▶ _PASSAGE TO READ_
========================================================================
Poverty is not something that can be ignored in cross-cultural management studies. Increasingly it is an integral feature in wider global and domestic society. It is of growing importance in corporate life, and is becoming a subject of interest to international business and management scholars. How we understand poverty in global management and business, those issues touching on corporate life and the contributions and culpabilities of local and global corporations and how we address them from a cross-cultural perspective, and how this affects our scholarly work, are important aspects to consider.
Poverty is everywhere. Even in the richest countries. UK for example is the sixth largest economy in the world. But people in full-time work, such as our lowly paid NHS nurses, are forced to use food banks. Poverty has increased in the ‘developed world’ as well as in the ‘developing world’ along with greater inequality. Inequality suggests social stratification. Social stratification within a society, its acceptance or otherwise is part of culture, but also stratification suggests alternative cultures within each stratum. Different ‘cultures’ or sectors of sociocultural groups have different ‘stories’ about social issues such as ‘poverty’, what that means and why people are poor. So, analysing ‘poverty’ from a cross-cultural management perspective involves, as a starting point, concepts of intersectionality (cross-cutting sociocultural segmentation) and of narratives and counter-narratives (different stories told about poverty according to this segmentation and the power relations prevailing).
But there is an ominous side to looking at poverty from a ‘cultural’ perspective, which may form part of a dominant narrative: a culture of poverty, or, a view that ‘culture’ determines poverty. People are poor because it is part of their culture to be poor. The same theory works for inequality: a society is unequal because ‘power distance’ is part of their culture. Poverty is a personal thing, whereas inequality is a societal thing. You can’t be unequal as a person, but you can be poor.
========================================================================
▶ _MATERIAL PROVIDED_
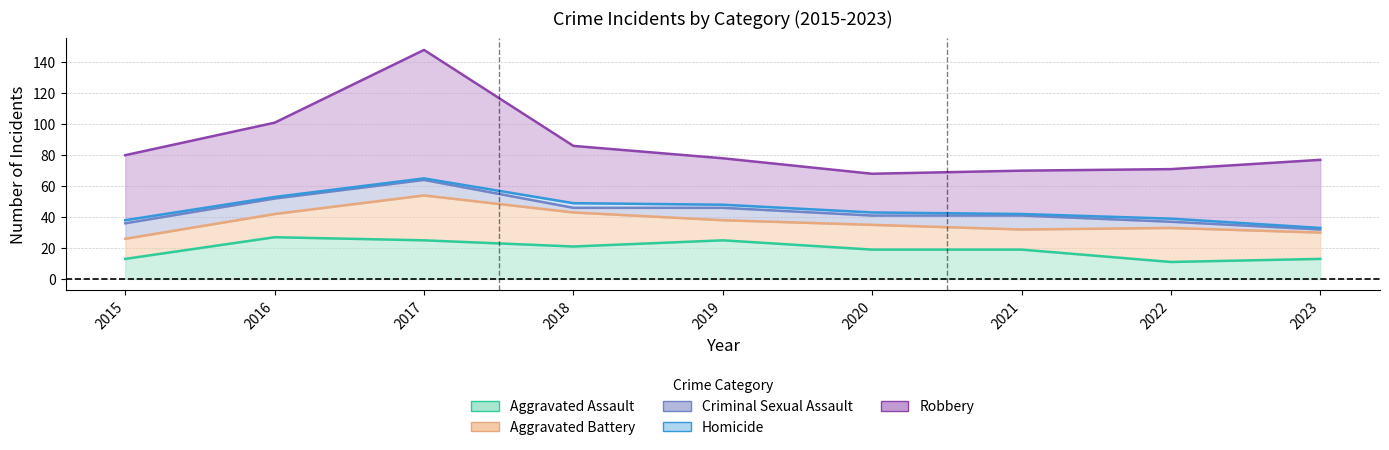

Where is the first local maximum for Aggravated Battery?

2017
========================================================================
▶ _WHAT YOU NEED TO DO_
(a) Write out the part of the passage on poverty that opens with the words containing "Poverty is not" and closes with "aspects to consider.", substituting "researchers" for "scholars".
(b) Please carry on the passage on poverty from the point where it stops.
The listing has no connection to the passage on poverty.

▶ _RESULTS IN ORDER_
(a)
Poverty is not something that can be ignored in cross-cultural management studies. Increasingly it is an integral feature in wider global and domestic society. It is of growing importance in corporate life, and is becoming a subject of interest to international business and management researchers. How we understand poverty in global management and business, those issues touching on corporate life and the contributions and culpabilities of local and global corporations and how we address them from a cross-cultural perspective, and how this affects our scholarly work, are important aspects to consider.

(b)
So, why should cross-cultural management scholars be concerned with poverty or inequality? The simply answer is, if we are not concerned with societal structure and the effect of this on individuals, families and employees, we are not really doing our job properly as social and behavioural scientists.
As cross-cultural management specialists we are not just concerned with our own society, the way that works and the implications for individuals, institutions and organisations, we are concerned with international interactions and global phenomena. We should therefore be concerned with inequalities and poverty on a global scale. This affects the way institutions and organisations are, and the way these, and individuals interact globally.
Many scholars working at the critical end of cross-cultural management studies have been concerned with unequal power relations in global interactions. This goes hand in hand with unequal economic relations. The spread of ‘global’ cultures has been driven by dominant economies. The transfer of technology and knowledge into societies where this might be inappropriate is fuelled by economic dominance. International acquisitions may be typified by one organisation more economically dominant than another. We are well acquainted with inequality in international business and management. This often reflects economic inequalities between nations, and within nations.
A culture of poverty
That poverty is related to cultural differences is an argument proposed by Lawrence Mead. Writing about poverty in the United States, he argues that the country has a western individualist culture, with most people seeking to achieve personal goals. Racial minorities, he argues, all come from non-western cultures where people seek to adjust to outside conditions rather than seeking change. Westerners are also moralistic and demand that behaviour respect universal principles. Minorities from non-western cultures are less rigid, responding to the expectations of others. Hence they only respond weakly to chances of getting ahead. This also explains, he asserts, why crime and other social problems are high in low-income areas.
This professor of politics and public policy at New York University tells us: ‘Cultural difference helps to explain the two most puzzling things about the long-term poor: their tepid response to opportunity and the frequent disorder in their personal lives.’ He adds that the ultimate solution to poverty is for the poor to adopt the more inner-driven individualistic style. It is little wonder that the publisher, Springer, under pressure, later retracted this article (although still available online).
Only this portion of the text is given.